Secondly, we have surveyed solutions to problems arising in system design via MTS, such as logical and structural operations, refinement (modal, thorough, approximations using the deterministic hull) and synthesis of implementations based on temporal or reward constraints. We have also discussed the tool support for these problems.

As for future work, we mention several open issues. Firstly, although the complexity of many problems has been established, there are still several complexity gaps left open, for instance, the complexity of thorough refinement for BMTS and PMTS, the quotient construction (we conjecture the exponential blow-up is in general unavoidable), whether MTS, MixTS and DMTS are closed under quotient (we conjecture the opposite), or conditions on decidability of refinement over infinite systems, e.g. determinism as in [BKLS09b, EBHH10, HHM13].

Secondly, one may also extend the model checking and synthesis algorithms to more complex settings such as the cheapest implementation with an additional requirement that the partial sums stay within given bounds as done in [BFL+08], or cheapest implementation satisfying a temporal property as suggested in [CdAHS03, CD10], model checking metric temporal logic (LTL with time durations) [Koy90], model checking infinite-state MTS similarly to PDA in [Wal96], or cheapest implementation of mPDA using methods like [CV12].

Thirdly, on the practical side, all the tools only offer a limited support.

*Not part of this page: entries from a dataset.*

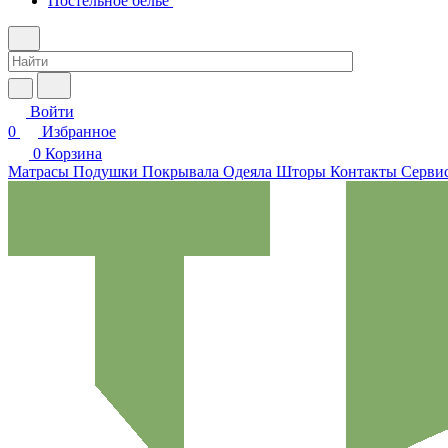
Постельное белье
Войти
0
Избранное
0
Корзина
Матрасы
Подушки
Покрывала
Одеяла
Шторы
Контакты
Сервис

In particular, the quotient of non-deterministic systems is very important for practical design and has not yet been implemented. Refinement algorithms do not scale too well on MTS extensions. Apart from multi-threading for all algorithms, one could use a combined modal refinement checker, which uses the standard modal refinement checker to prune the initial relation before the QBF-based checker is called. Altogether, the topic is still lively and subject to further practical developments, e.g. the currently prepared update of \({\mathop {\mathrm {MoTraS}}\limits ^{\mathop {\longrightarrow }\limits ^{}\Longrightarrow \mathop {\dashrightarrow }\limits ^{}}}\) features faster model checking due to integrating a better LTL-to-automata translator Rabinizer 3 [KK14] and the cheapest implementation synthesizer [BKL+12, Man13].

Finally, the practical usability of MTS could be greatly improved by providing a higher-level language, possibly tailored to particular domains, which has MTS semantics, but a friendlier appearance to the domain-specific engineering practice.